20. Kurul, enflasyondaki düşüş sürecinin devamlılığının, ülke risk priminin gerilemesi, uzun vadeli faizlerin aşağı gelmesi ve ekonomideki toparlanmanın güç kazanması açısından büyük önem taşıdığını değerlendirmektedir. Enflasyondaki düşüşün hedeflenen patika ile uyumlu şekilde gerçekleşmesi için para politikasındaki temkinli duruşun sürdürülmesi gerekmektedir. Bu çerçevede, parasal sıkılığın düzeyi ana eğilime dair göstergeler dikkate alınarak enflasyondaki düşüşün sürekliliğini sağlayacak şekilde belirlenecektir. Merkez Bankası fiyat istikrarı ve finansal istikrar amaçları doğrultusunda elindeki bütün araçları kullanmaya devam edecektir.
21. Kurul, ülke risk primindeki iyileşme sürecinin devam etmesinin fiyat istikrarı ve finansal istikrar açısından önemini vurgulamıştır. Bu kapsamda, para politikası etkinliğinin desteklenmesi ve olası enflasyon-büyüme ödünleşiminin asgariye indirilmesi açısından makro finansal politikaların finansal oynaklık ve risk primini düşürmeye odaklı bir şekilde belirlenmesi ve maliye politikasının öngörülebilirliğinin güçlendirilmeye devam edilmesi kritik önem arz etmektedir.
22. Para politikası duruşu oluşturulurken, maliye politikasına dair esas alınan görünüm fiyat istikrarı ve makroekonomik dengelenmeye odaklı, para politikasıyla eşgüdüm arz eden bir politika duruşu içermektedir. Bu doğrultuda, yönetilen/yönlendirilen fiyat ve vergi ayarlamalarının geçmiş enflasyona endeksleme davranışının azaltılmasına yardımcı olacak şekilde belirleneceği varsayılmıştır. Maliye politikasının söz konusu çerçeveden belirgin olarak sapması ve bu durumun orta vadeli enflasyon görünümünü olumsuz etkilemesi halinde para politikası duruşunun da güncellenmesi söz konusu olabilecektir.

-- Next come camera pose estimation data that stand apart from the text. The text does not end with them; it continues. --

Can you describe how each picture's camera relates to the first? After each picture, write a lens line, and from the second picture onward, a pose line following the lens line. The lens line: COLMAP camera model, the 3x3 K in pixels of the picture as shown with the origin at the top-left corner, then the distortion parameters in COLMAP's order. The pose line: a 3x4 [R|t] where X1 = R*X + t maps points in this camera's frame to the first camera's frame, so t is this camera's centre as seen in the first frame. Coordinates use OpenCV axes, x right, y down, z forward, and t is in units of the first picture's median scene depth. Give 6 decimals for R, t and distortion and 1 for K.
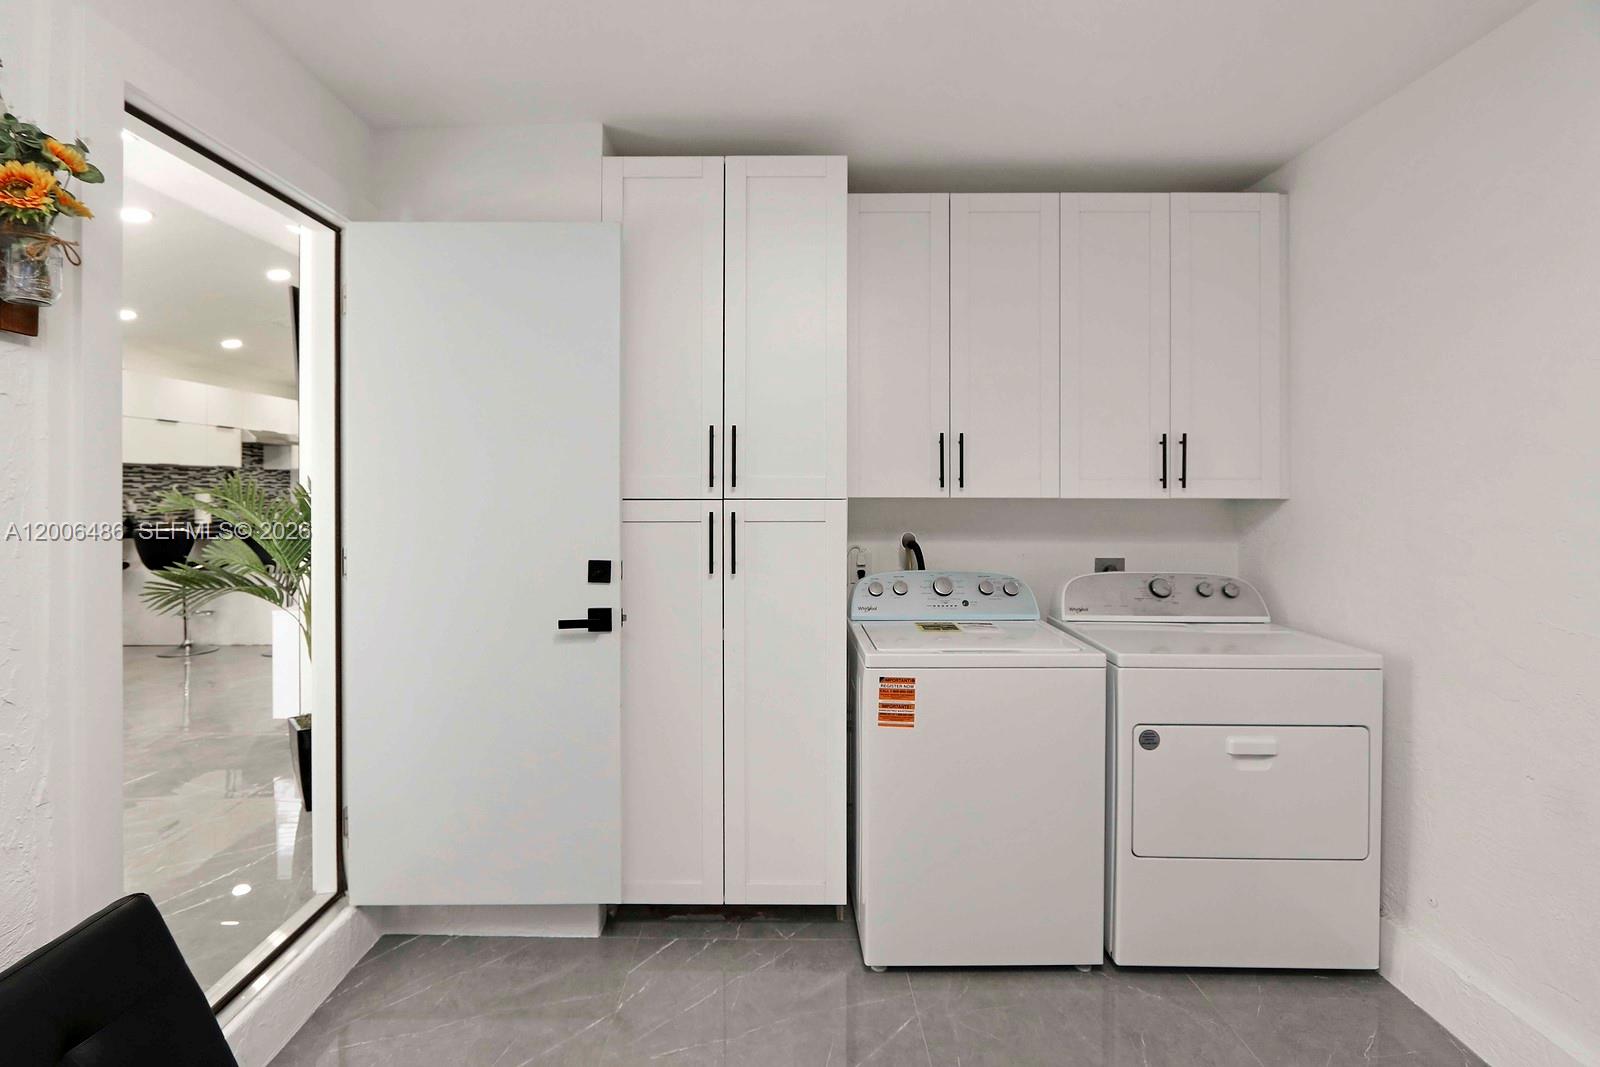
lens RADIAL K [[758.8, 0, 793.0], [0, 758.8, 493.3], [0, 0, 1]] dist [-0.013335, 0.002567]
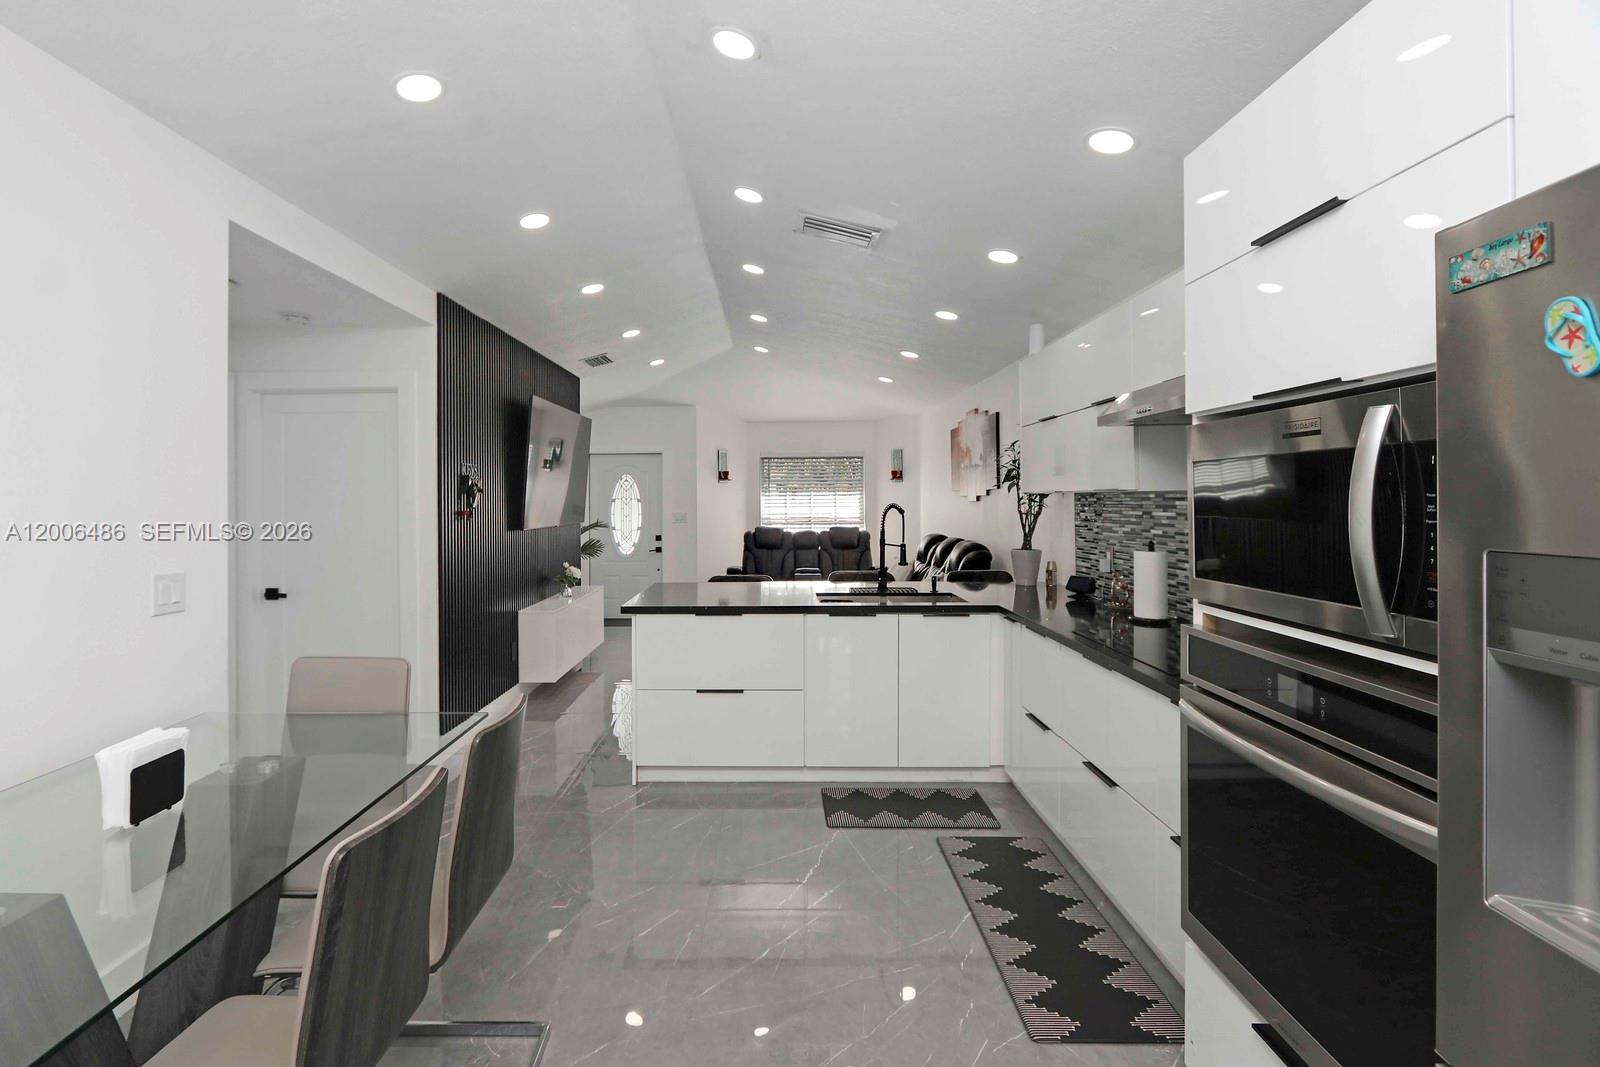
lens RADIAL K [[758.8, 0, 793.9], [0, 758.8, 493.7], [0, 0, 1]] dist [-0.013335, 0.002567]
pose [[-0.999505, -0.017402, -0.026215, -0.574895], [-0.017386, 0.999848, -0.000861, -0.030298], [0.026226, -0.000405, -0.999656, 1.489910]]
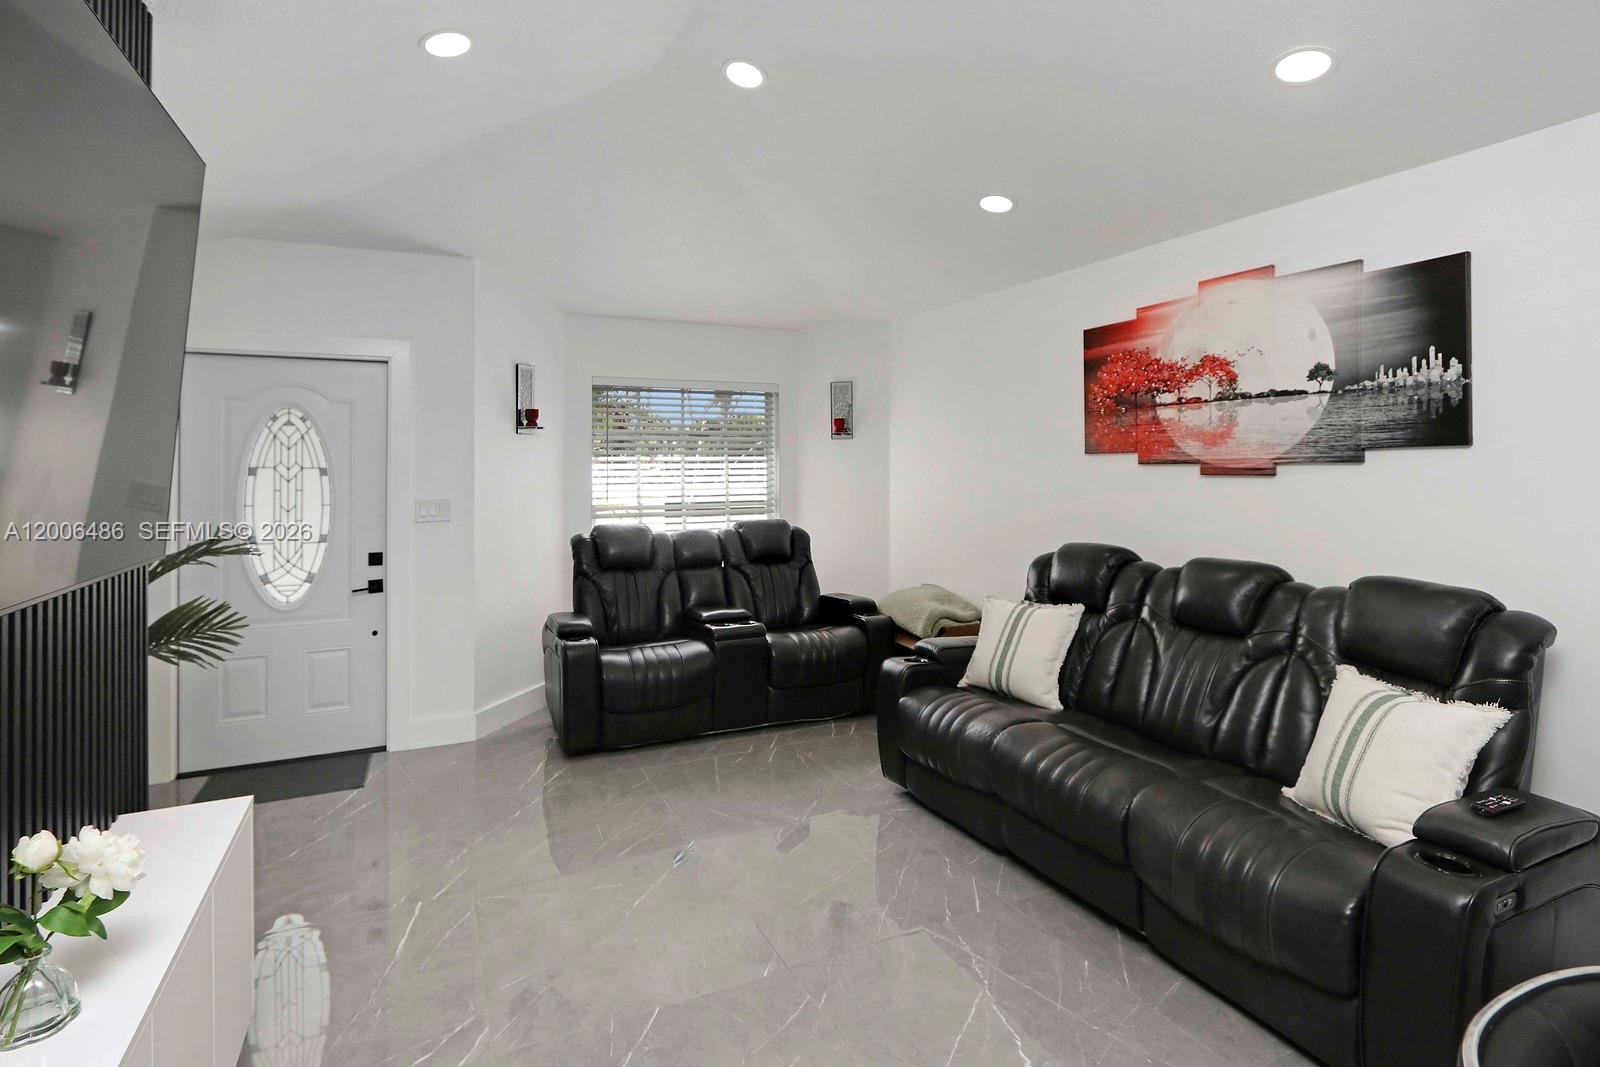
lens RADIAL K [[758.8, 0, 768.8], [0, 758.8, 460.6], [0, 0, 1]] dist [-0.013335, 0.002567]
pose [[-0.907368, -0.024271, -0.419636, -0.403747], [-0.021686, 0.999705, -0.010931, -0.023589], [0.419778, -0.000818, -0.907627, 0.800153]]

23. Para politikası ve maliye politikası arasında kuvvetlendirilen eşgüdümün sürekli ve sistematik bir yapıya dönüştürülmesi yönünde yürütülmekte olan ortak çabaların fiyat istikrarını sağlamaya katkıda bulunması beklenmektedir. Bunun yanı sıra, enflasyondaki katılık ve oynaklıkları azaltacak yapısal adımlara devam edilmesi fiyat istikrarına ve dolayısıyla toplumsal refaha olumlu katkıda bulunacaktır.